SHORT PROBLEM 1 ▸
Convert the entries between the lines holding "Document page, 1654x1241 pixels." and "list Rotation of", inclusive, into a Markdown table with the columns Row and Line, leaving out blank lines.

— start of GIVEN PASSAGE —

You might also like:

  1. Maatkit version 1753 released
  2. Maatkit version 1674 released
  3. Maatkit version 1877 released
  4. Maatkit version 1579 released
  5. Maatkit version 1314 released

How to select the first or last row per group in SQL

There is no “first” or “last” aggregate function in SQL. Sometimes you can use MIN() or MAX(), but often that won’t work either. There are a couple of ways to solve this vexing non-relational problem. Read on to find out how.

First, let’s be clear: I am posing a very non-relational problem. This is not about the minimum, maximum, top, most, least or any other relationally valid extreme in the group. It’s the first or last, in whatever order the rows happen to come. And we all know rows aren’t ordered — in theory. But in practice they are, and sometimes you need the first or last row in a group.

If you have a question this article doesn’t answer, you might like to read how to select the first/least/max row per group in SQL and how to find the maximum row per group in SQL without subqueries.

A MySQL user-variable solution

I’ll show a MySQL-specific solution with one of the queries I developed for MySQL Table Checksum.

Here’s the idea: crush an entire table down to a single checksum value by checksumming each row, mushing it together with the previous row’s checksum, and then checksumming the result again. It’s fairly easy to do this, but it’s hard to get the final result in one statement. This is necessary to use the statement in an INSERT .. SELECT, which I needed to do.

— end of GIVEN PASSAGE —

SHORT PROBLEM 2 ▸
Copy the passage on selecting the first or last row per group in SQL word for word, in full.

— start of GIVEN RECORDS —

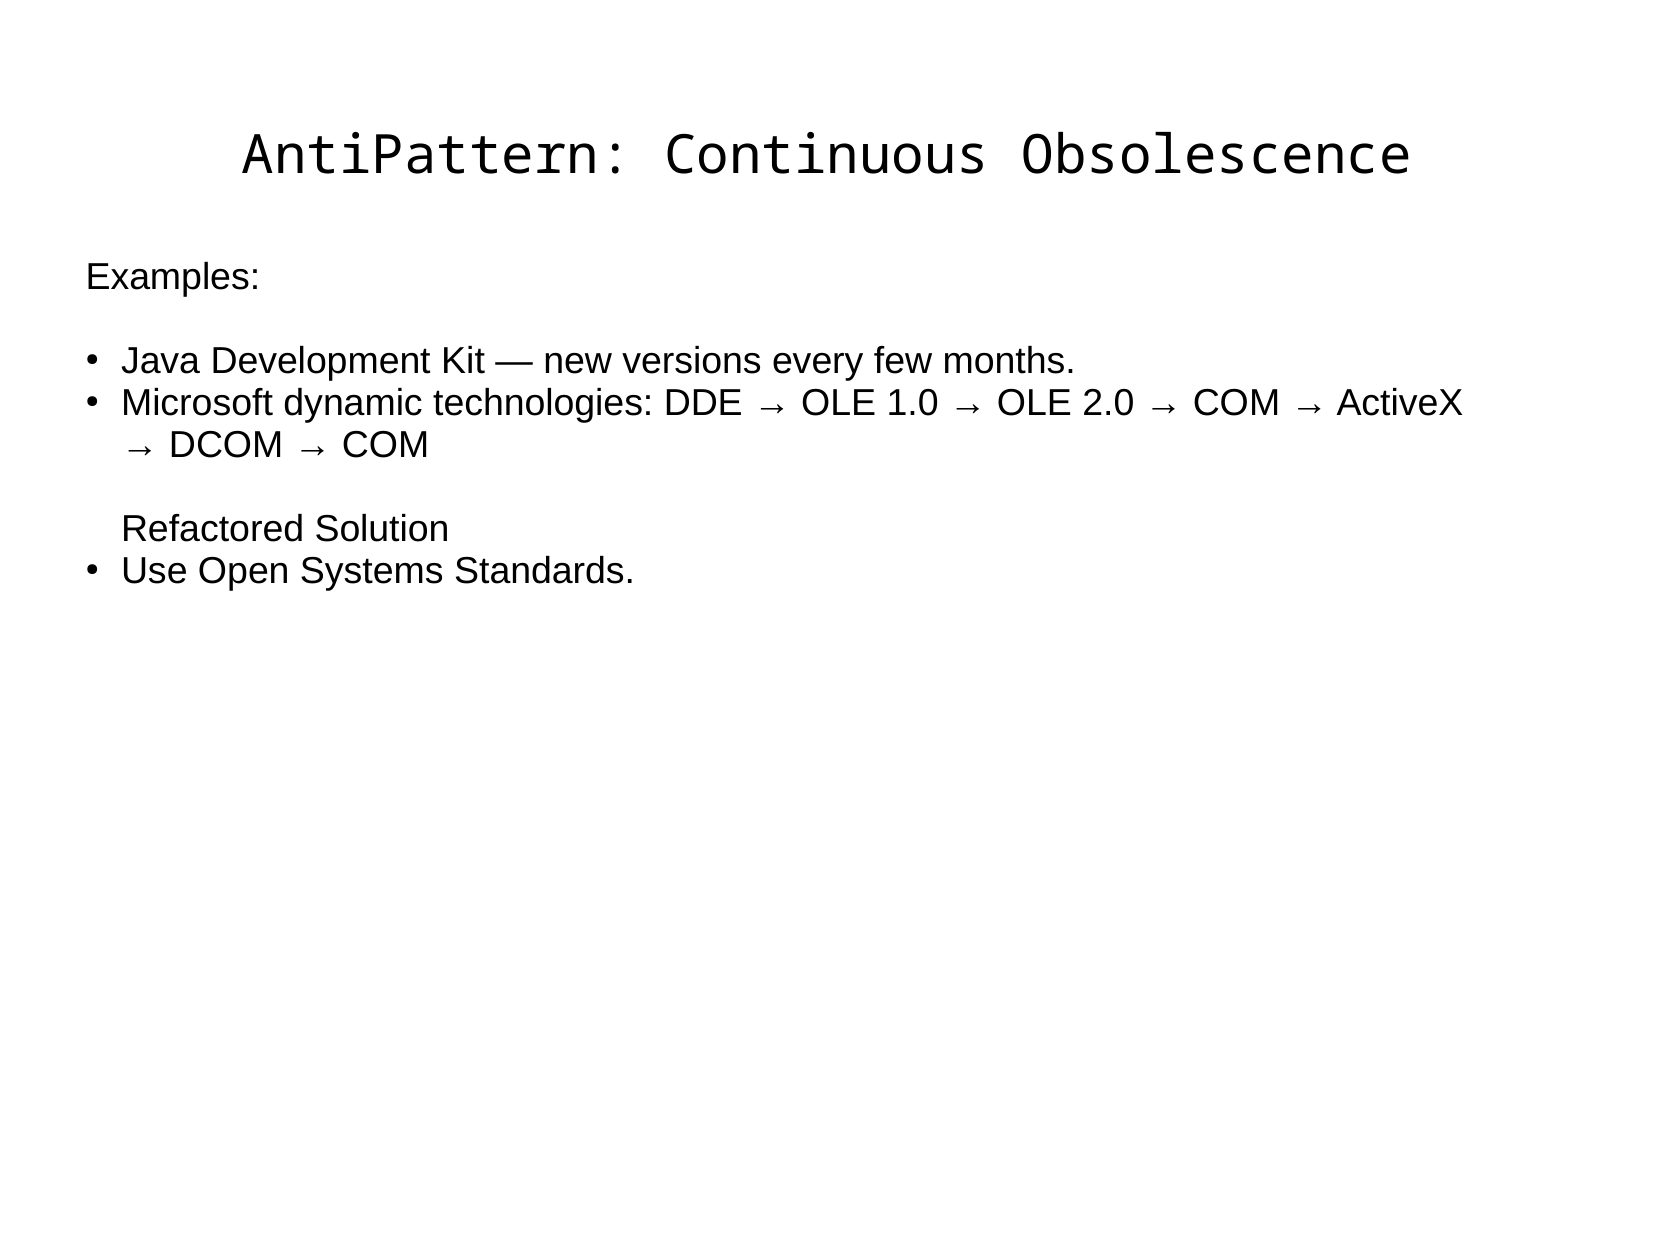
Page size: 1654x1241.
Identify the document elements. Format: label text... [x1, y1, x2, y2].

text_box Examples: Java Development Kit — new versions every few months. Microsoft dynamic technologies: DDE → OLE 1.0 → OLE 2.0 → COM → ActiveX → DCOM → COM Refactored Solution Use Open Systems Standards. [70, 248, 1489, 599]
title AntiPattern: Continuous Obsolescence [82, 49, 1571, 257]
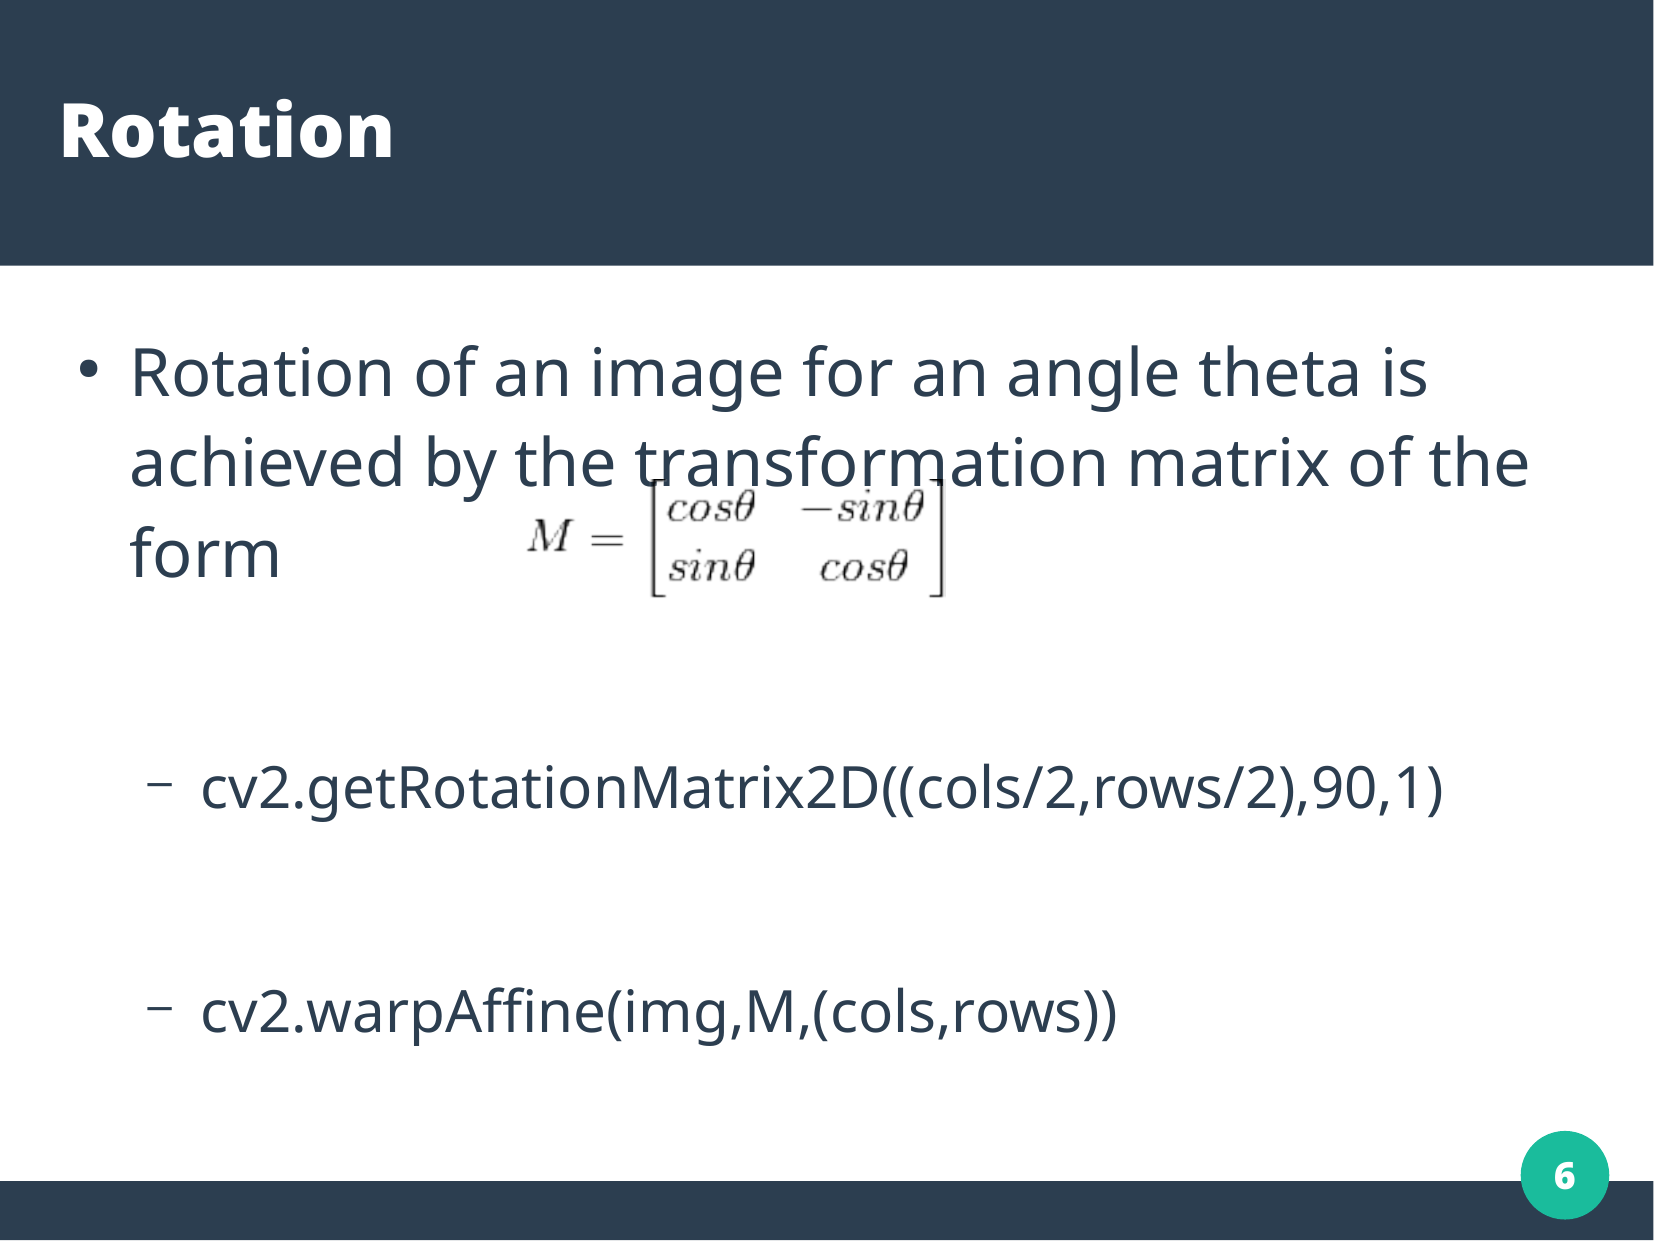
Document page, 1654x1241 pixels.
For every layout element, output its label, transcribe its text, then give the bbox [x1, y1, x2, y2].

title Rotation [59, 49, 1595, 207]
picture [525, 479, 946, 601]
list Rotation of an image for an angle theta is achieved by the transformation matrix of the form cv2.getRotationMatrix2D((cols/2,rows/2),90,1) cv2.warpAffine(img,M,(cols,rows)) [59, 324, 1595, 1152]
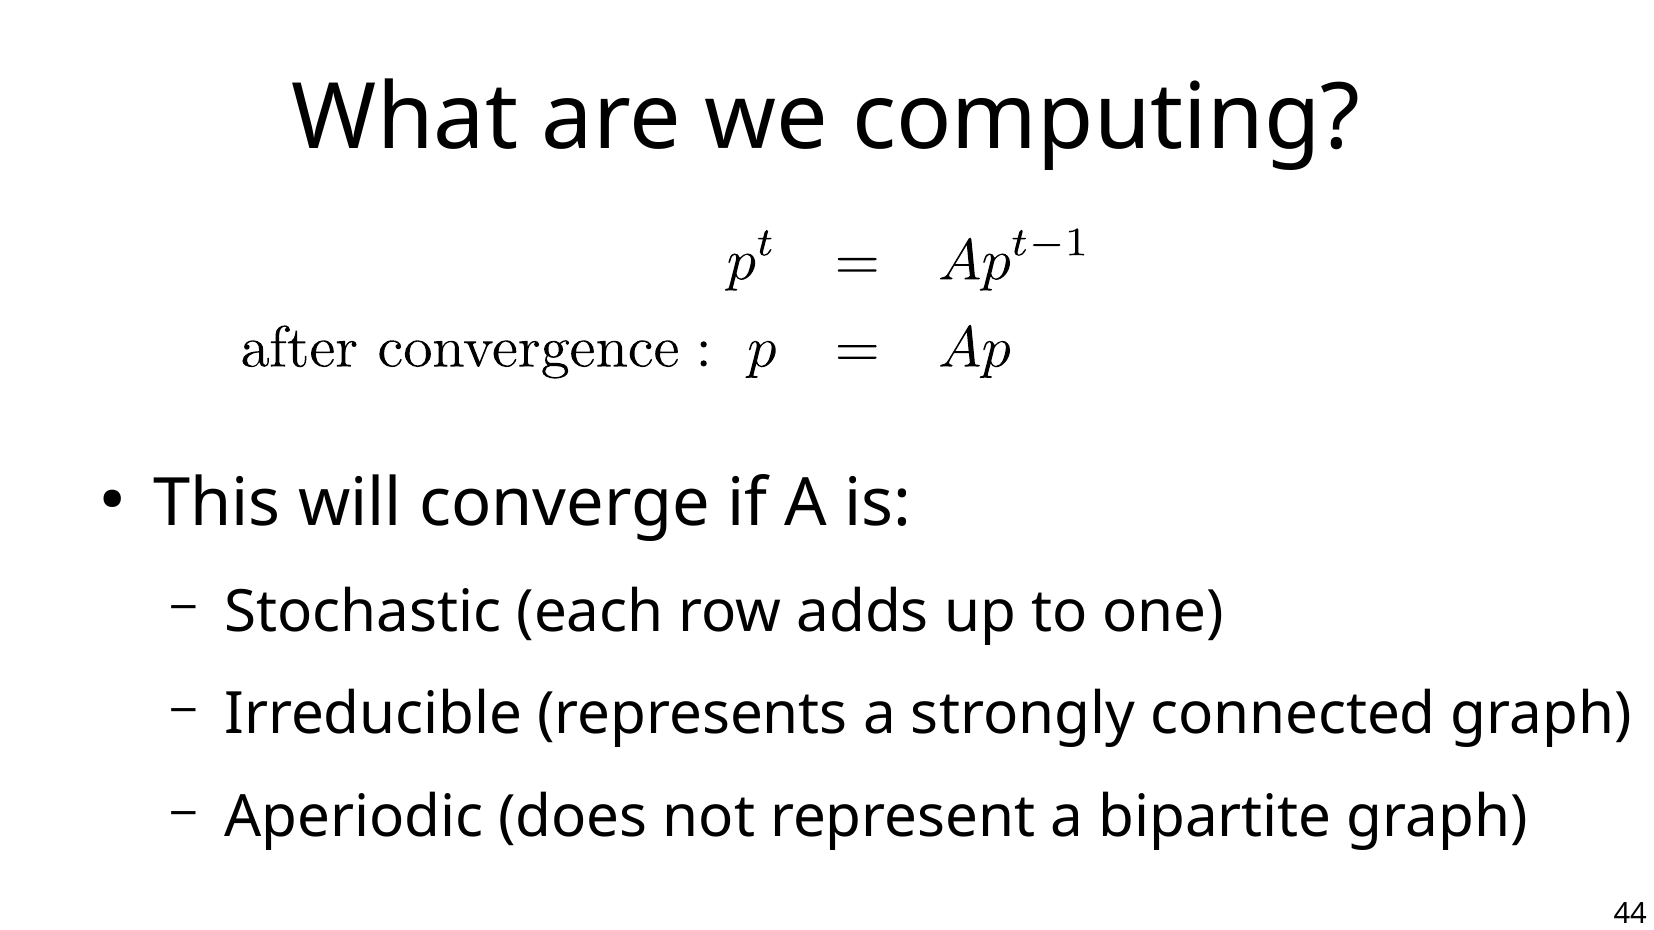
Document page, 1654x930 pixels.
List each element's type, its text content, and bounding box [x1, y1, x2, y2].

text_box [240, 228, 1088, 379]
title What are we computing? [82, 1, 1571, 225]
list This will converge if A is: Stochastic (each row adds up to one) Irreducible (represents a strongly connected graph) Aperiodic (does not represent a bipartite graph) [82, 454, 1651, 909]
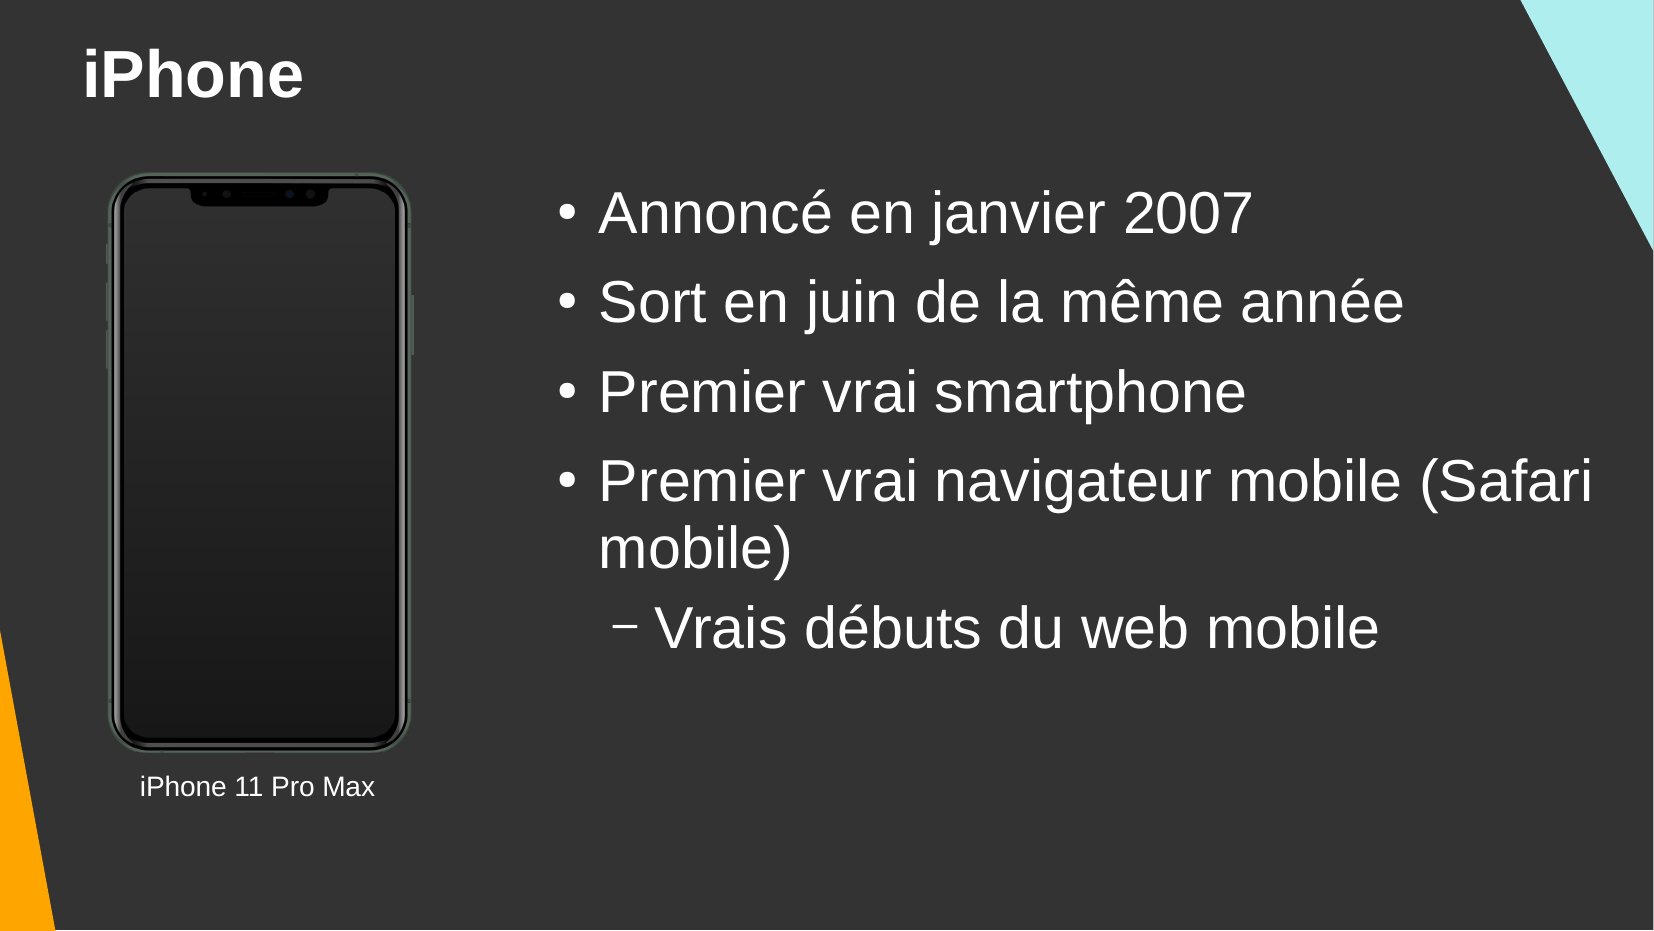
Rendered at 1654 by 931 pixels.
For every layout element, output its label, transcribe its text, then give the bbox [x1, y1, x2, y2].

text_box iPhone 11 Pro Max [125, 763, 473, 810]
list Annoncé en janvier 2007 Sort en juin de la même année Premier vrai smartphone Premier vrai navigateur mobile (Safari mobile) Vrais débuts du web mobile [542, 179, 1607, 665]
title iPhone [82, 37, 1571, 114]
picture [106, 172, 414, 753]
text_box [0, 630, 56, 931]
text_box [1520, 0, 1654, 253]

— end of GIVEN RECORDS —

FINISHED ANSWER 1 ▸
| Row | Line |
|---|---|
| 1 | Document page, 1654x1241 pixels. |
| 2 | For every layout element, output its label, transcribe its text, then give the bbox [x1, y1, x2, y2]. |
| 3 | title Rotation [59, 49, 1595, 207] |
| 4 | picture [525, 479, 946, 601] |
| 5 | list Rotation of an image for an angle theta is achieved by the transformation matrix of the form cv2.getRotationMatrix2D((cols/2,rows/2),90,1) cv2.warpAffine(img,M,(cols,rows)) [59, 324, 1595, 1152] |

FINISHED ANSWER 2 ▸
You might also like:

  1. Maatkit version 1753 released
  2. Maatkit version 1674 released
  3. Maatkit version 1877 released
  4. Maatkit version 1579 released
  5. Maatkit version 1314 released

How to select the first or last row per group in SQL

There is no “first” or “last” aggregate function in SQL. Sometimes you can use MIN() or MAX(), but often that won’t work either. There are a couple of ways to solve this vexing non-relational problem. Read on to find out how.

First, let’s be clear: I am posing a very non-relational problem. This is not about the minimum, maximum, top, most, least or any other relationally valid extreme in the group. It’s the first or last, in whatever order the rows happen to come. And we all know rows aren’t ordered — in theory. But in practice they are, and sometimes you need the first or last row in a group.

If you have a question this article doesn’t answer, you might like to read how to select the first/least/max row per group in SQL and how to find the maximum row per group in SQL without subqueries.

A MySQL user-variable solution

I’ll show a MySQL-specific solution with one of the queries I developed for MySQL Table Checksum.

Here’s the idea: crush an entire table down to a single checksum value by checksumming each row, mushing it together with the previous row’s checksum, and then checksumming the result again. It’s fairly easy to do this, but it’s hard to get the final result in one statement. This is necessary to use the statement in an INSERT .. SELECT, which I needed to do.